Recently, hand, foot, and mouth disease is on the rise with cases affecting local school districts. I can’t think of a disease that has a more descriptive name than “Hand, Foot and Mouth Disease” abbreviated HFMD.

How it is spread:

Patients with HFMD is most contagious during the first week of illness and be contagious for days or weeks after symptoms go away. Adults, may not develop any symptoms, but they can still spread the virus to others. Everyone especially those with direct contact with children and infants must maintain good hand hygiene so they can minimize their chance of spreading or getting infections. Daycares because of their multiple diapering “events” can see this virus spread quickly through a classroom.

Patient Information

Here’s some useful information about this condition that Karen Quach one of my student pharmacists would like to share. Karen is doing her Rural Pharmacy Rotation, and had the following published in the local newspaper.

Hand, foot, and mouth disease is a common childhood infection most often occurring in confined spaces, such as daycares and schools, in the summer and fall months. It is characterized by small sores that can form in the mouth, and on the hands, feet, buttocks, and genitals. This is the main symptom to look out for, and the sores can appear as small red spots, bumps, or blisters. In addition, some children may present with a mild fever. Although this infection is generally mild, it is highly contagious and may cause pain, including painful swallowing.

The infection itself is not treated and should resolve without medicine within one week. Until then, children should maintain adequate fluid intake to prevent dehydration. If needed, over the counter medications such as acetaminophen (Tylenol) or ibuprofen (Advil, Motrin) can be used to relieve pain. Cool liquids and foods such as popsicles and ice cream may help to numb the pain.

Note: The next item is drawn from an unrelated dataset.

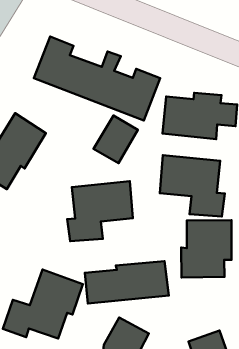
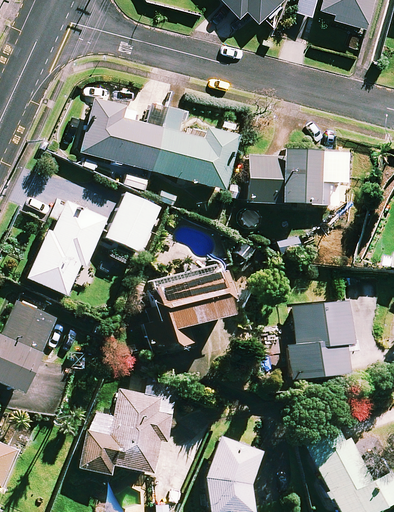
building: [93,116,138,163] -> [109,194,161,252]
building: [160,155,225,216] -> none
building: [85,261,169,304] -> none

The virus travels in body fluids, including mucus from the nose, saliva, bowel movements, and fluid from the sores. Therefore, the most important method to prevent spread of infection is proper hygiene. Tips include washing hands frequently with soap and water, using alcohol-based hand sanitizers, covering the mouth and nose when sneezing and coughing, properly disposing infected tissues, and disinfecting contaminated surfaces and objects. Additionally, infected children should be kept home when they have symptoms to prevent spread to other children.